***** Dataset excerpts

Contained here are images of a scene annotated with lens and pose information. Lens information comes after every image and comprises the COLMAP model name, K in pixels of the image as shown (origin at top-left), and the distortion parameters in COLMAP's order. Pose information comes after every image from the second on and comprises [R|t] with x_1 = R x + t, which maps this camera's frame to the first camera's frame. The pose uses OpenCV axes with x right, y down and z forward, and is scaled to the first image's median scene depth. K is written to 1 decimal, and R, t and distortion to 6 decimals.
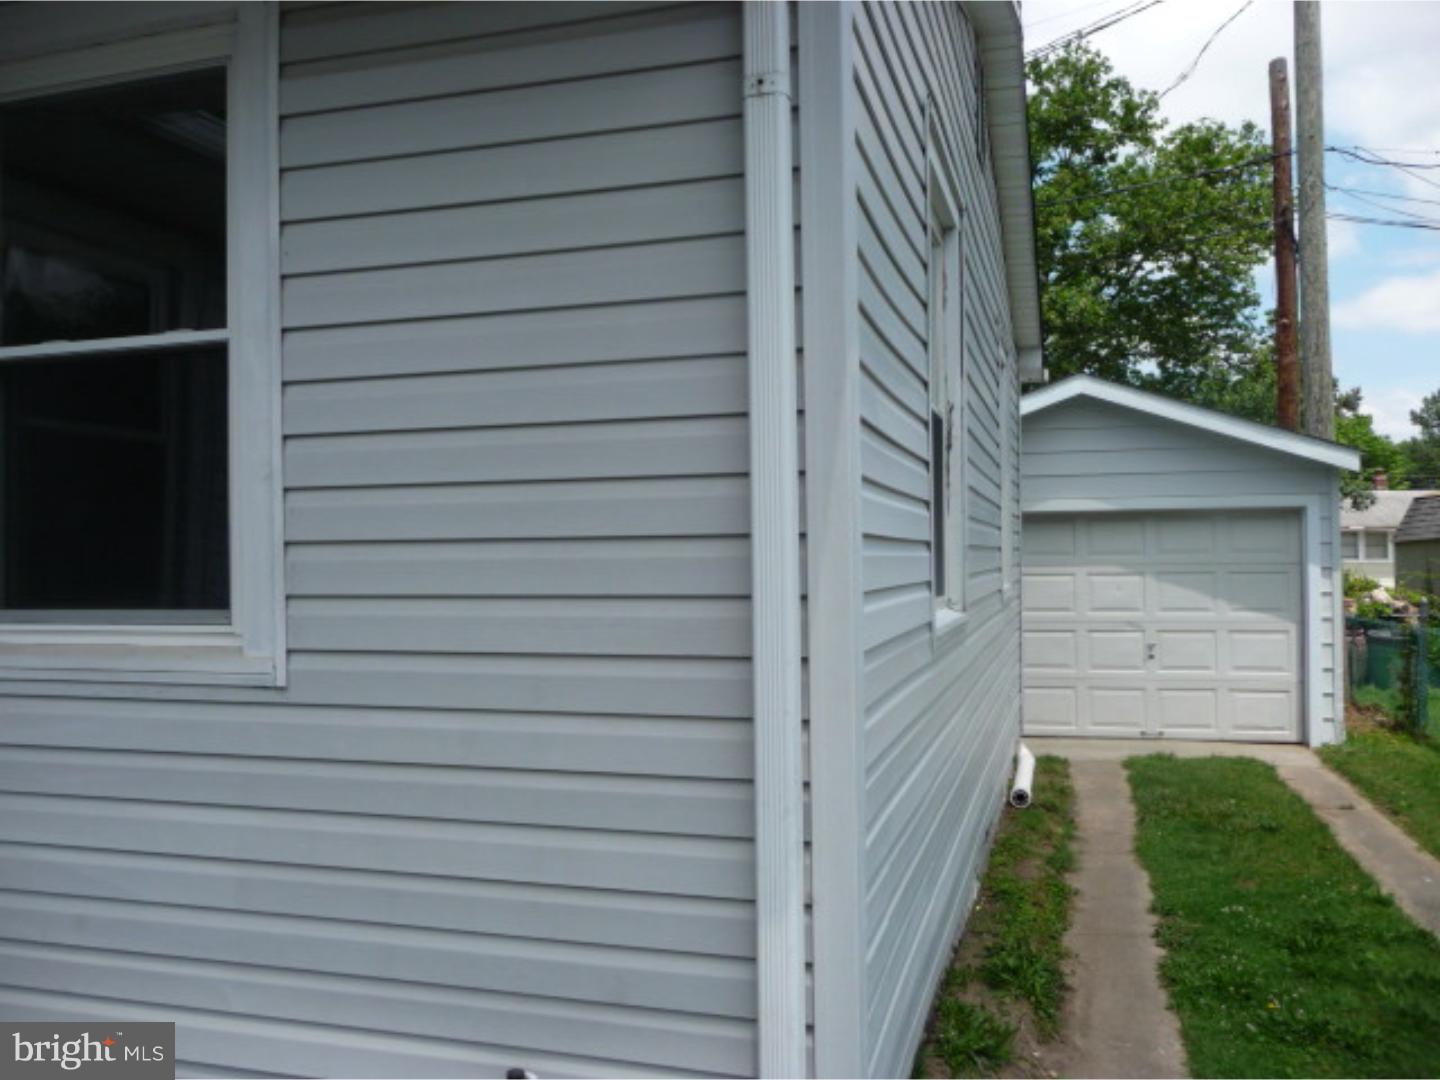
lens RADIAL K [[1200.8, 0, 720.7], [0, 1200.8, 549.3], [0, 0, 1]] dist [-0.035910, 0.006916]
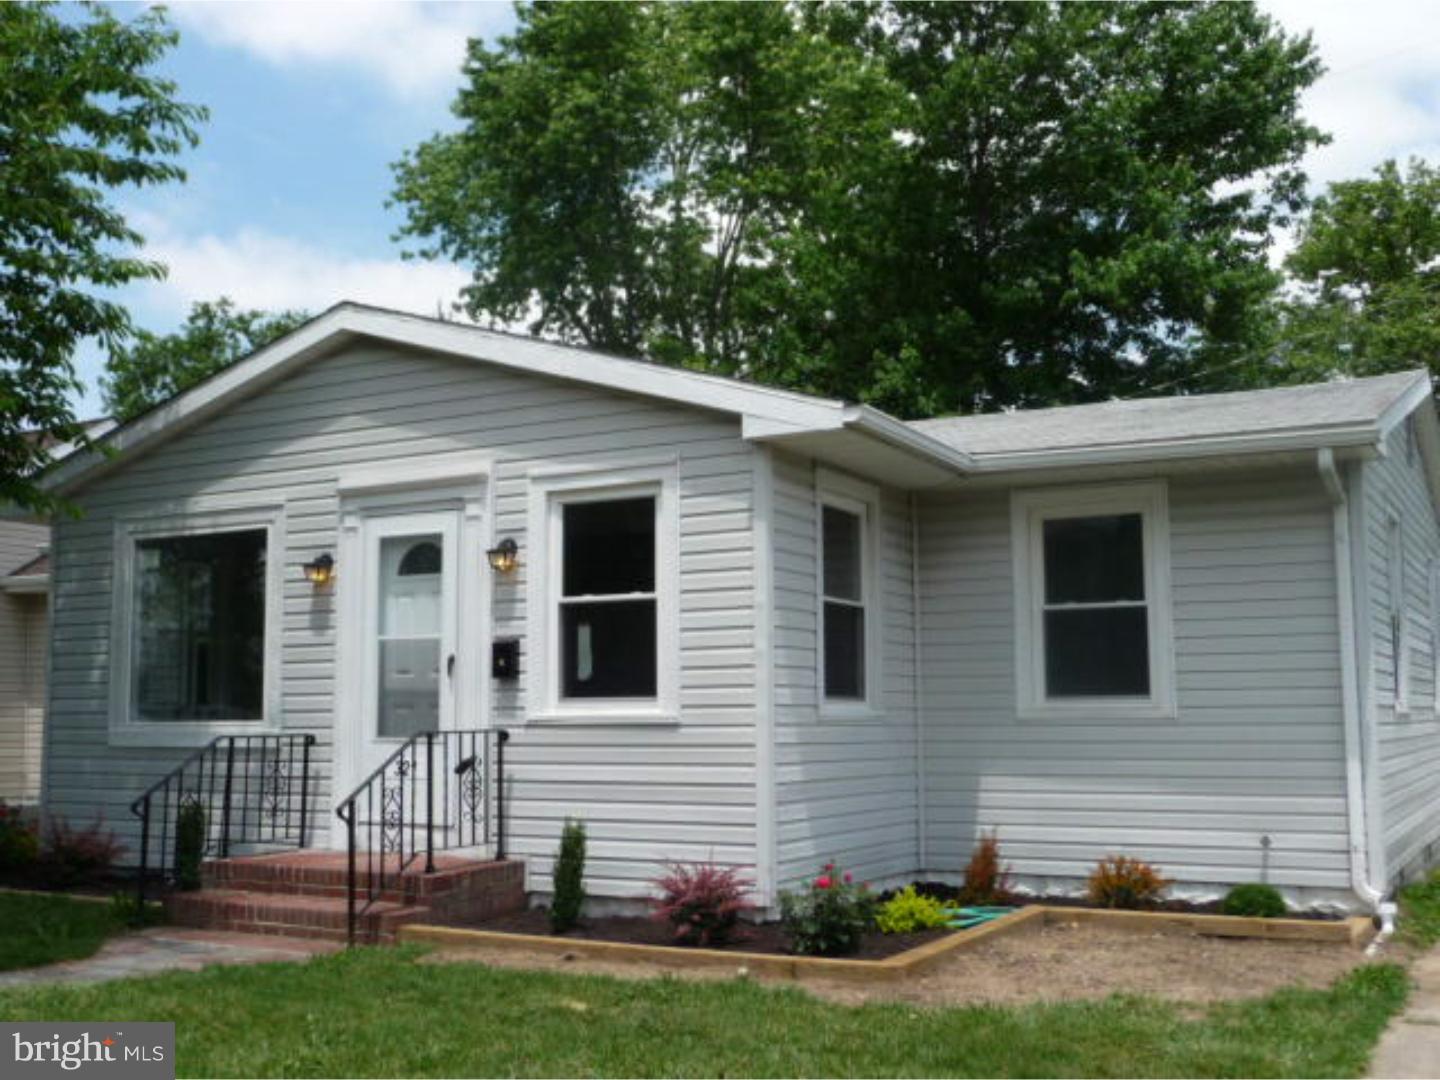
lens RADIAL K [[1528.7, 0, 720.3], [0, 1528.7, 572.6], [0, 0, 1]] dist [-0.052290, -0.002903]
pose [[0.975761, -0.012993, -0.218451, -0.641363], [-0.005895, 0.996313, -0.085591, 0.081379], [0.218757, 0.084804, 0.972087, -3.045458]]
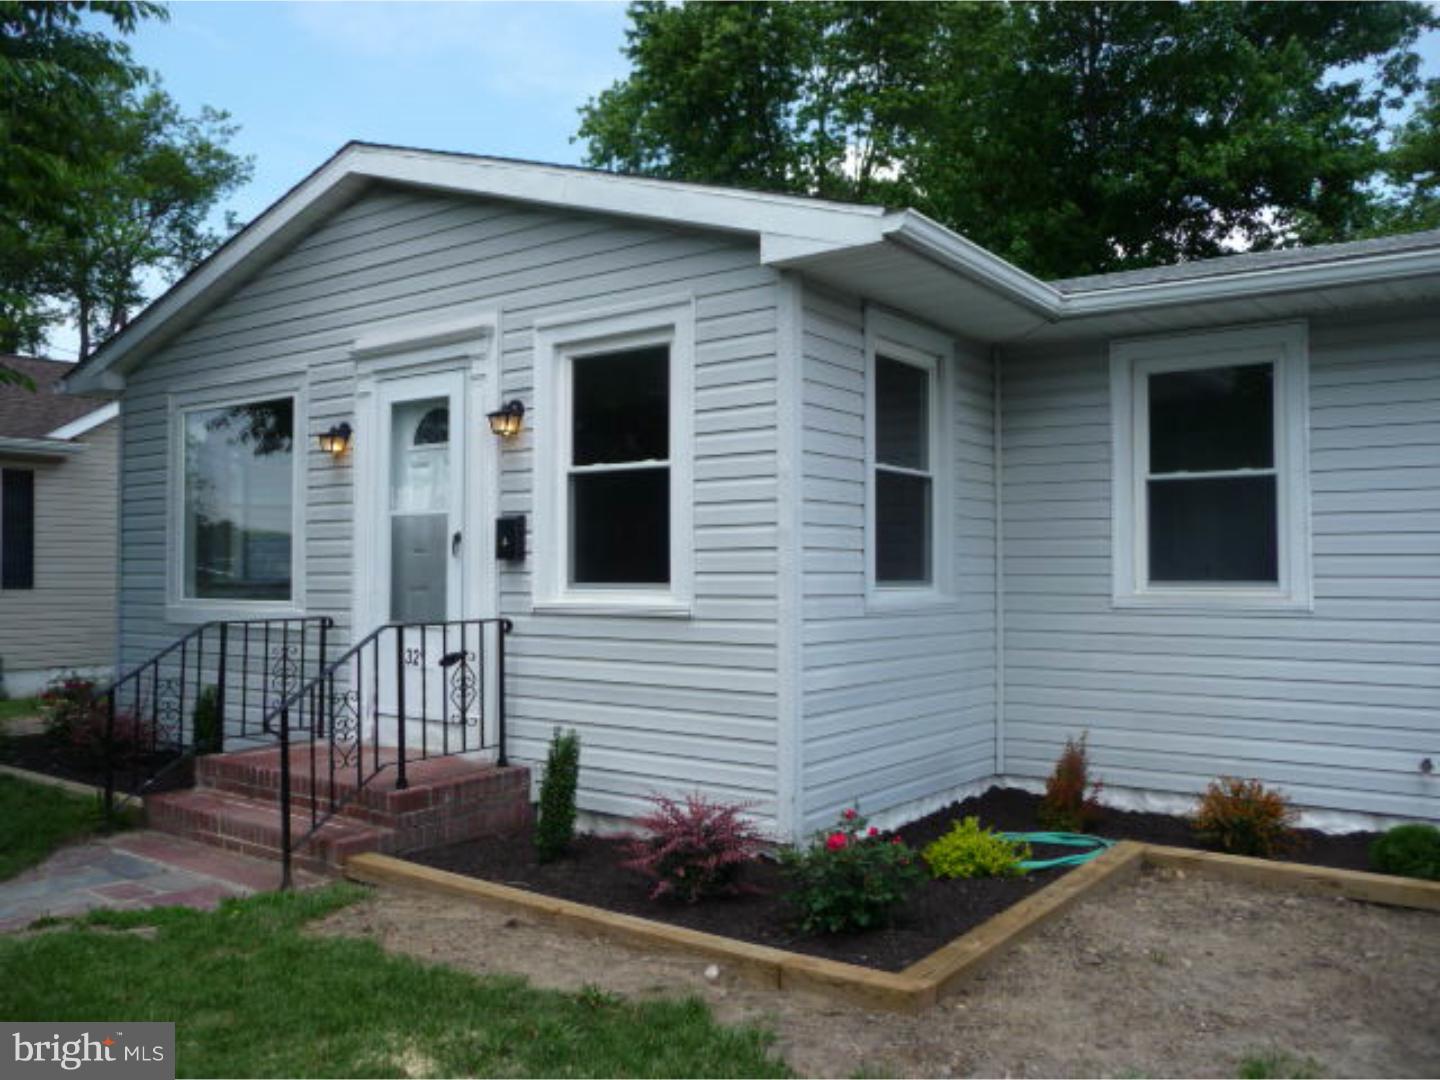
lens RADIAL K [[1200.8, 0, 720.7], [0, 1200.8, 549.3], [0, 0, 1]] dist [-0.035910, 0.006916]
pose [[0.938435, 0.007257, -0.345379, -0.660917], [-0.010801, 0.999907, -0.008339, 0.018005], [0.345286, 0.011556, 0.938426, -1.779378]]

**********

> _What this task involves_: Count the lines in the data above that contain the string "lens", matching case exactly, and reply with the number alone.

> _Solution for this task_: 4